Читать книгу Fog Computing - Группа авторов - Страница 95
3.2.7 Offloading to Nearby Edges
ОглавлениеFor edge devices that have extremely limited resources such as low-end Internet of Things (IoT) devices, they may still not be able to afford executing the most memory and computation-efficient DNN models locally. In such a scenario, instead of running the DNN models locally, it is necessary to offload the execution of DNN models. As mentioned in the introduction section, offloading to the cloud has a number of drawbacks, including leaking user privacy and suffering from unpredictable end-to-end network latency that could affect user experience, especially when real-time feedback is needed. Considering those drawbacks, a better option is to offload to nearby edge devices that have ample resources to execute the DNN models.
To realize edge offloading, the key is to come up with a model partition and allocation scheme that determines which part of model should be executed locally and which part of model should be offloading.

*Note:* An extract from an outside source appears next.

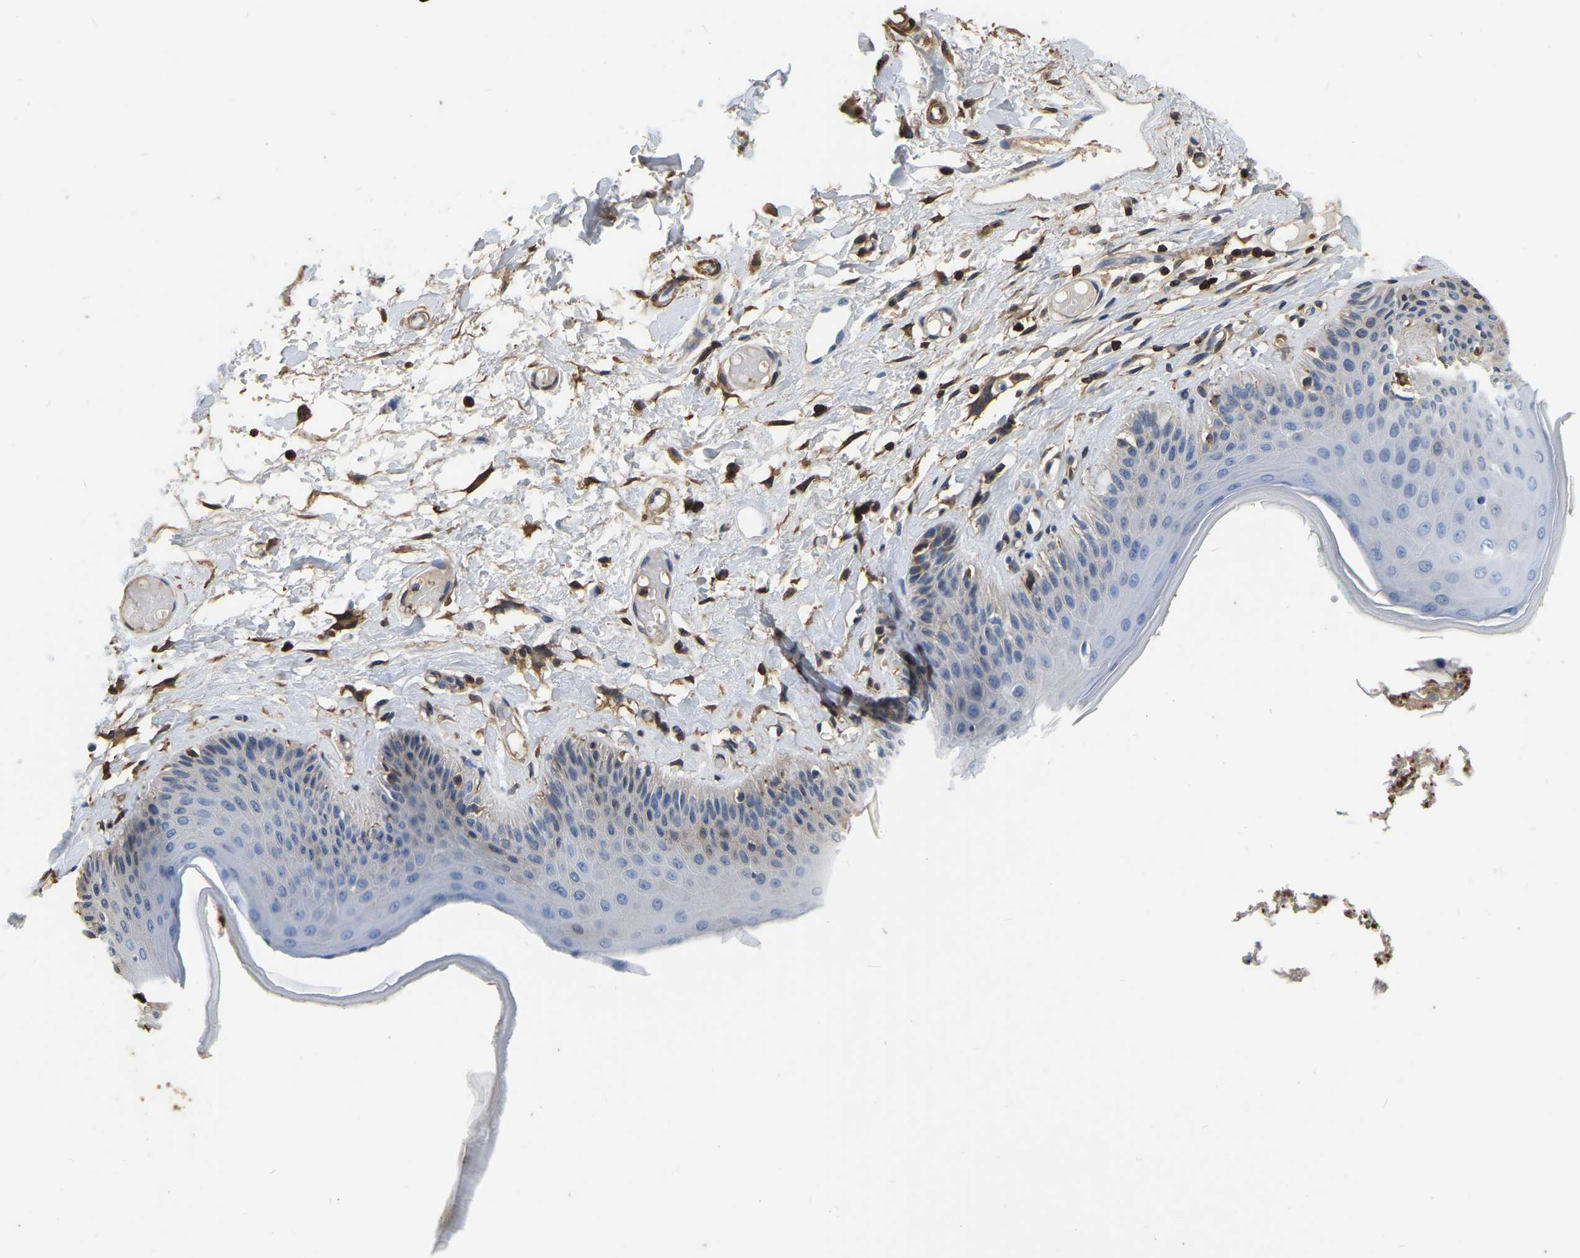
{"staining": {"intensity": "moderate", "quantity": "<25%", "location": "cytoplasmic/membranous"}, "tissue": "skin", "cell_type": "Epidermal cells", "image_type": "normal", "snomed": [{"axis": "morphology", "description": "Normal tissue, NOS"}, {"axis": "topography", "description": "Vulva"}], "caption": "Protein staining by immunohistochemistry (IHC) shows moderate cytoplasmic/membranous positivity in about <25% of epidermal cells in benign skin.", "gene": "LDHB", "patient": {"sex": "female", "age": 73}}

To answer this question, the first aspect that needs to take into account is the size of intermediate results of executing a DNN model. A DNN model adopts a layered architecture. The sizes of intermediate results generated out of each layer have a pyramid shape (Figure 3.3), decreasing from lower layers to higher layers. As a result, partitioning at lower layers would generate larger sizes of intermediate results, which could increase the transmission latency. The second aspect that needs to take into account is the amount of information to be transmitted. For a DNN model, the amount of information generated out of each layer decreases from lower layers to higher layers. Partitioning at lower layers would prevent more information from being transmitted, thus preserving more privacy. As such, the edge offloading scheme creates a trade-off between computation workload, transmission latency, and privacy preservation.
Figure 3.3 Illustration of intermediate results of a DNN model. The size of intermediate results generated out of each layer decreases from lower layers to higher layers. The amount of information generated out of each layer also decreases from lower layers to higher layers.